A partir de entonces hemos tenido que pagar un elevado costo por ese motivo.  Hoy ya no solo somos vía de tránsito sino que tenemos la droga metida hasta el tuétano, con todo su cortejo de crímenes asociados: significativo aumento de la delincuencia; lavado de dinero sucio; lucha de pandillas por el control del negocio; presencia antes inexistente del sicariato y los asesinatos por encargo; proliferación del micro-tráfico barrial en disputa por los puntos de venta;  incidencia en la política y la economía. 

Si bien hemos recibido ayuda de los Estados Unidos para fortalecer nuestra capacidad operativa contra los carteles, la misma ha sido muy limitada y a todas luces insuficiente, lo que nos ha obligado a gastar recursos requeridos para cubrir otras necesidades.  Dentro de ese marco, hacemos lo que podemos.  Los reproches en todo caso pueden transitar en doble vía y partiendo de un hecho contundente e innegable: el narcotráfico crece al ritmo que lo hace el voluminoso mercado norteamericano de consumo. 
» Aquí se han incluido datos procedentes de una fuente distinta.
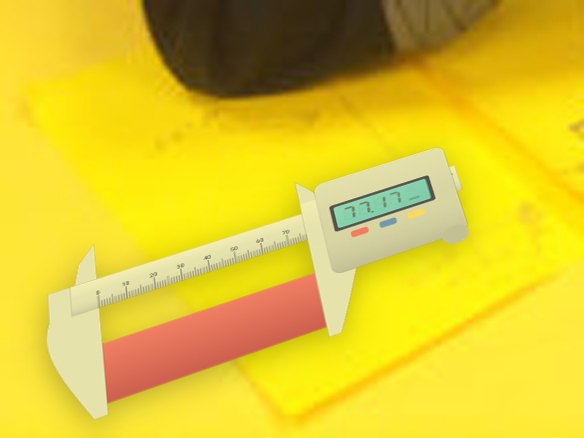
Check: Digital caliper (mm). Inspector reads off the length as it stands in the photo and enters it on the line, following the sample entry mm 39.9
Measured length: mm 77.17
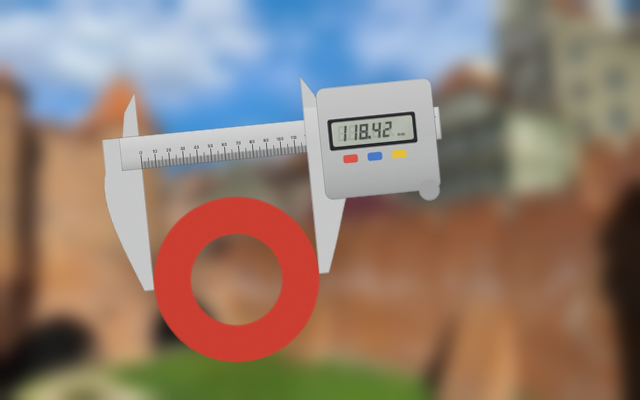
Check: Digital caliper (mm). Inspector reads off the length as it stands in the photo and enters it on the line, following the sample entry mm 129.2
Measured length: mm 118.42
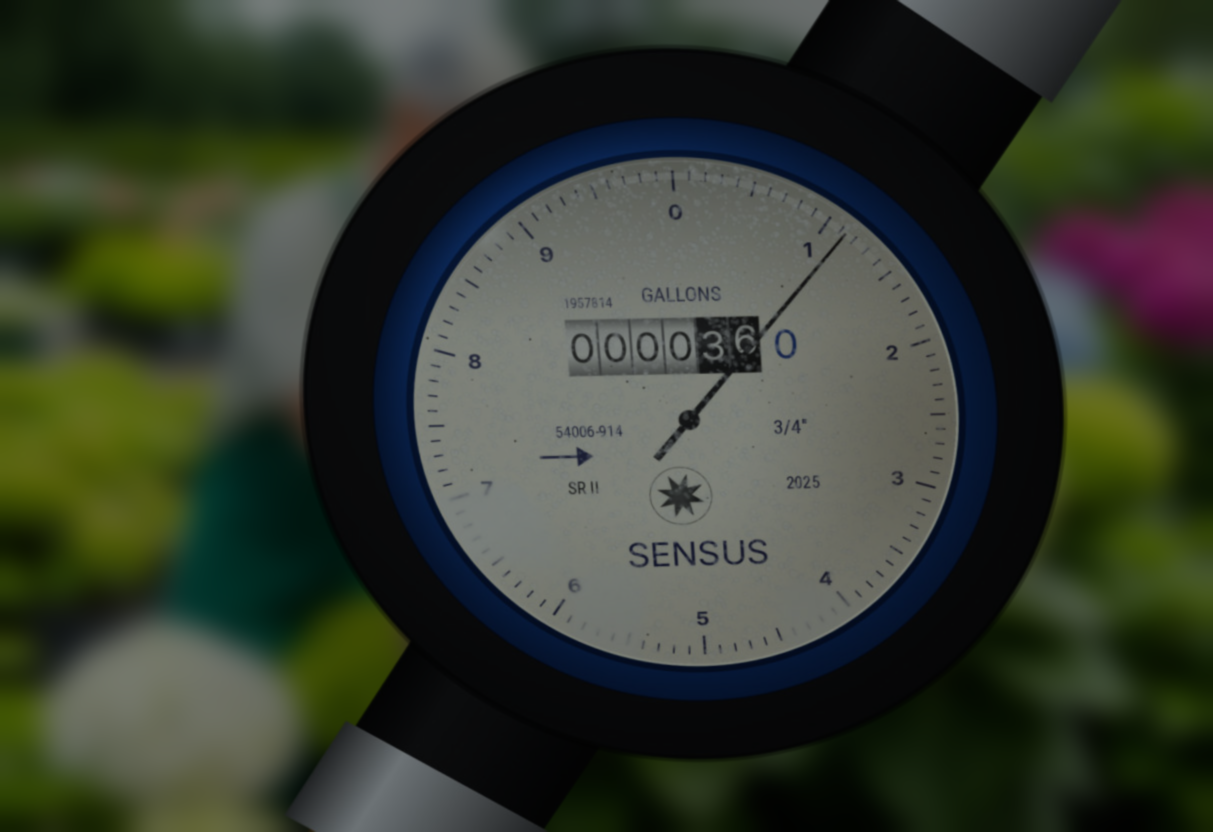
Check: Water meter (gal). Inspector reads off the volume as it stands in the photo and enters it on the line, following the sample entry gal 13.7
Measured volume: gal 361.1
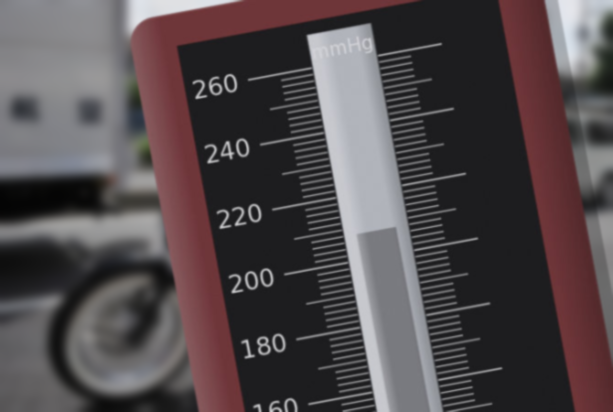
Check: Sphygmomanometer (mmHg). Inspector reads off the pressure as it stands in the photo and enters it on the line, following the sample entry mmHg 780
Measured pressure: mmHg 208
Los Estados Unidos, como oportunamente acaba de imputarle el director del DNI, Sigfrido Pared Pérez, son el país de más elevado índice de consumo de drogas en el mundo, sin que al parecer su gobierno ponga mayor empeño en reducirlo.   Y perseguir la extensa red de grupos mafiosos encargados de la  distribución en su territorio es de su exclusiva responsabilidad, donde no luce tampoco que estén haciendo significativos progresos.   En tanto sus fiscales y tribunales, de lo cual tenemos evidencia,  se muestran continuamente proclives a llegar a acuerdos con los narcotraficantes con sentencias reducidas que los devuelven a las calles en mucho menos tiempo del que debían permanecer bajo encierro. 

Son realidades que no reflejan los informes con que periódicamente Washington reparte culpas ajenas y, en cambio,  evade y silencia las suyas, recreando la conocida máxima con que Jesús fustigó la hipocresía  de “ver la paja en ojo ajeno y no la viga en el propio”.